Em relação à biblioteca da FFLCH-USP, Ana diz que nenhum responsável pelo local está preparado para auxiliar os alunos com deficiência e a única tentativa de mobilização foi feita por uma aluna, também deficiente visual. Por conta da falta de assistência da instituição, a iniciativa foi prontamente reprovada. Hoje, a equipe se dispõe a digitalizar os textos, algo que parece simples, mas que se difere da primeira gestão, responsável pela biblioteca em 2018.
“Quando perguntamos se seria possível digitalizarem os documentos, o funcionário disse que os alunos tinham que se adaptar à instituição e não o contrário”, relata Ana Luiza.

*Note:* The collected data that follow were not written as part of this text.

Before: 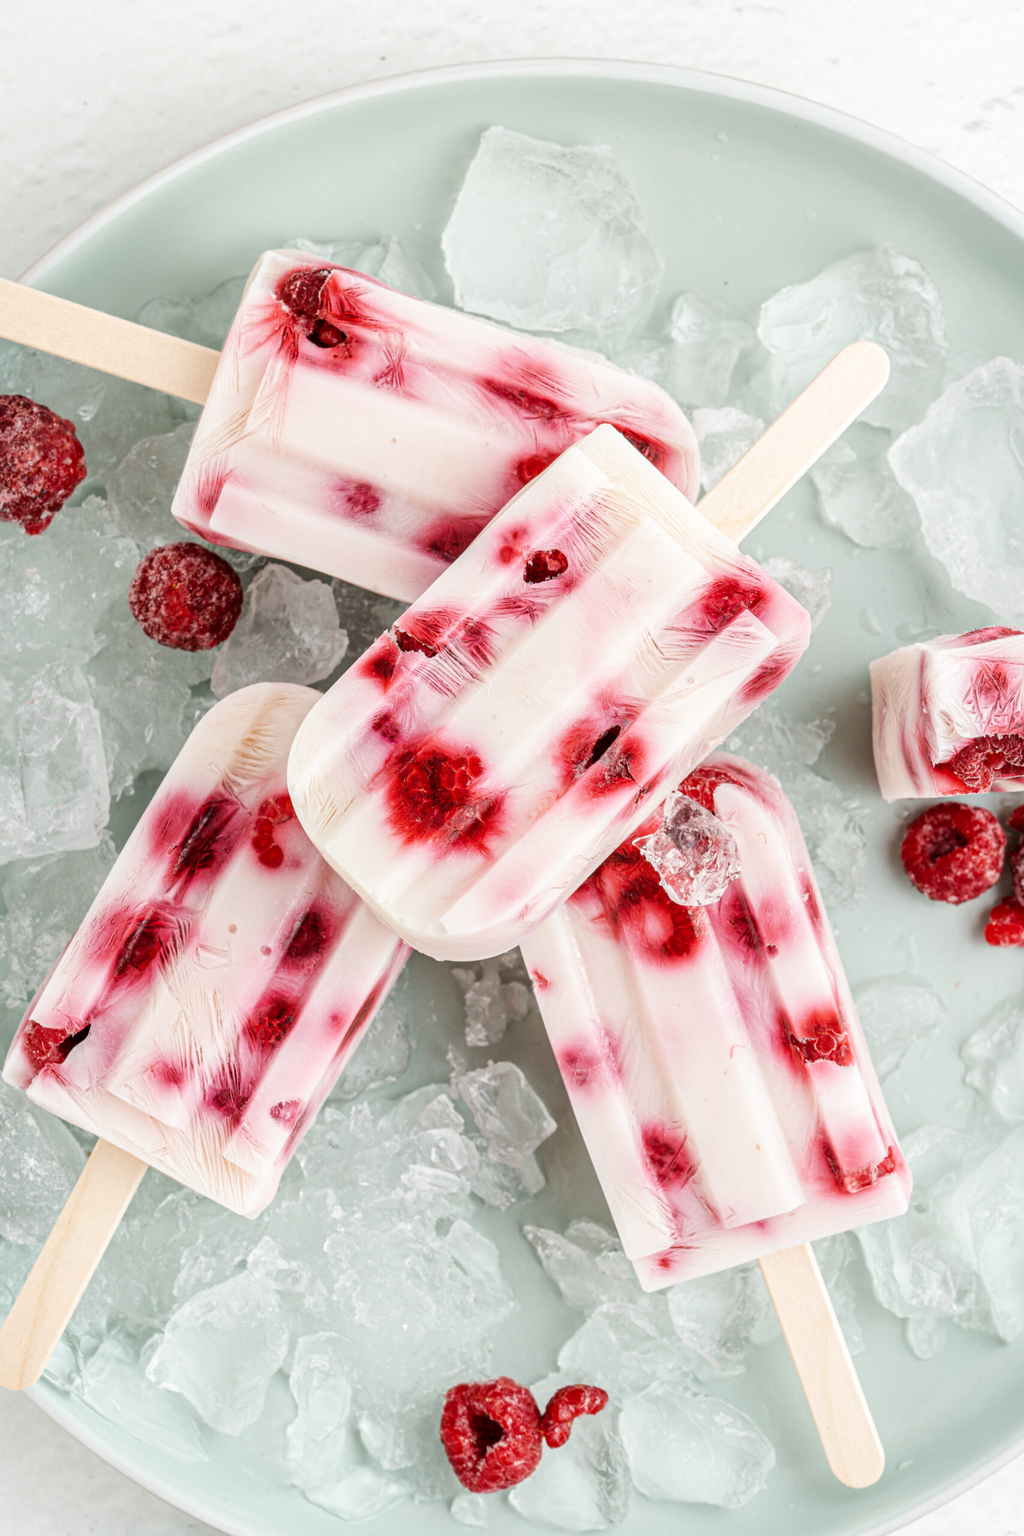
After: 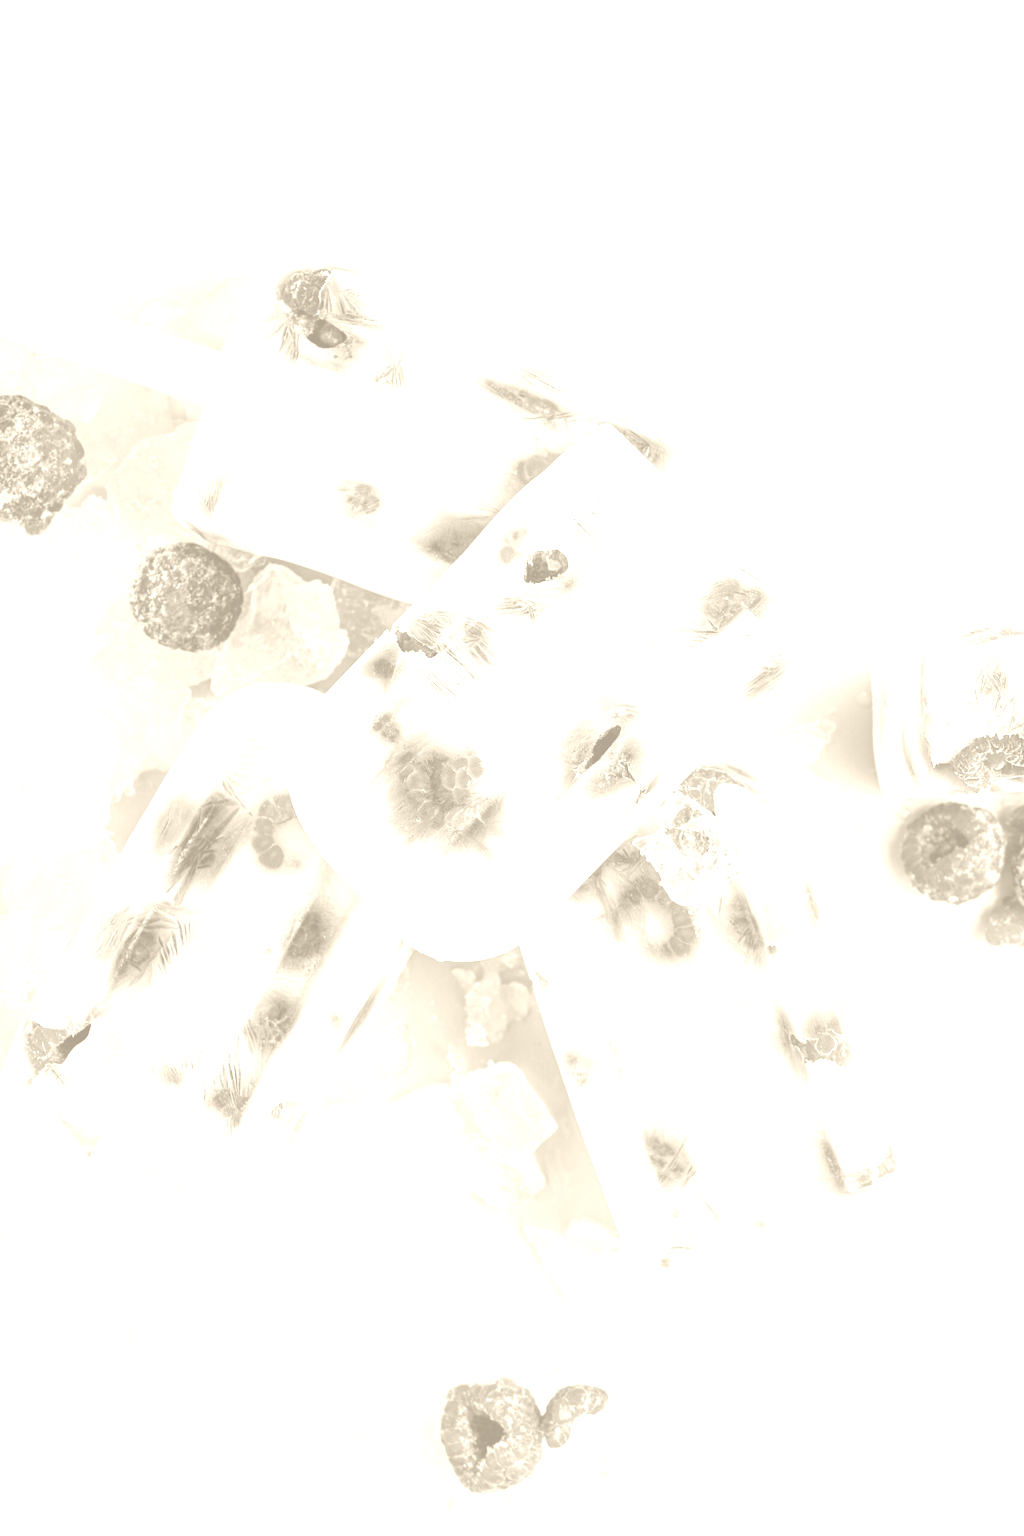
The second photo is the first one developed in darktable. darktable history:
color balance rgb: shadows lift › chroma 4.21%, shadows lift › hue 252.22°, highlights gain › chroma 1.36%, highlights gain › hue 50.24°, perceptual saturation grading › mid-tones 6.33%, perceptual saturation grading › shadows 72.44%, perceptual brilliance grading › highlights 11.59%, contrast 5.05%
colorize: hue 36°, saturation 71%, lightness 80.79%
white balance: red 1.042, blue 1.17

Com a atual gestão, outro destaque é a chegada de scanners, além da prestatividade dos novos funcionários em ajudar os estudantes a manusear os equipamentos – embora não sejam preparados para esta função.
Mesmo com as melhoras, uma preocupação persiste em Ana: “Me pergunto se, quando próximos alunos chegarem, esses recursos ainda estarão disponíveis? Terão funcionários dispostos a digitalizar os textos ou a pessoa vai escutar o mesmo que eu escutei? É cansativo ser uma pessoa com deficiência, dá a sensação de que somos obrigados a inventar a roda o tempo todo”.
Obstáculos vão além
Segundo Walber Lustosa, a maior dificuldade é o constante contingenciamento de verbas e a escassez de recursos que as universidades públicas vêm enfrentando.
Já Uilian Vigentim acrescenta: “O desafio é a mudança cultural. Falta olhar os ambientes e os projetos com foco na inclusão, seja digital ou físico, e também a própria comunidade. Os órgãos colegiados, o conselho universitário e as diretorias das unidades nas assembleias precisam olhar essas demandas como algo emergencial”. Para Alicy dos Santos e Ana Luiza, a prioridade das universidades públicas jamais será com acessibilidade em bibliotecas.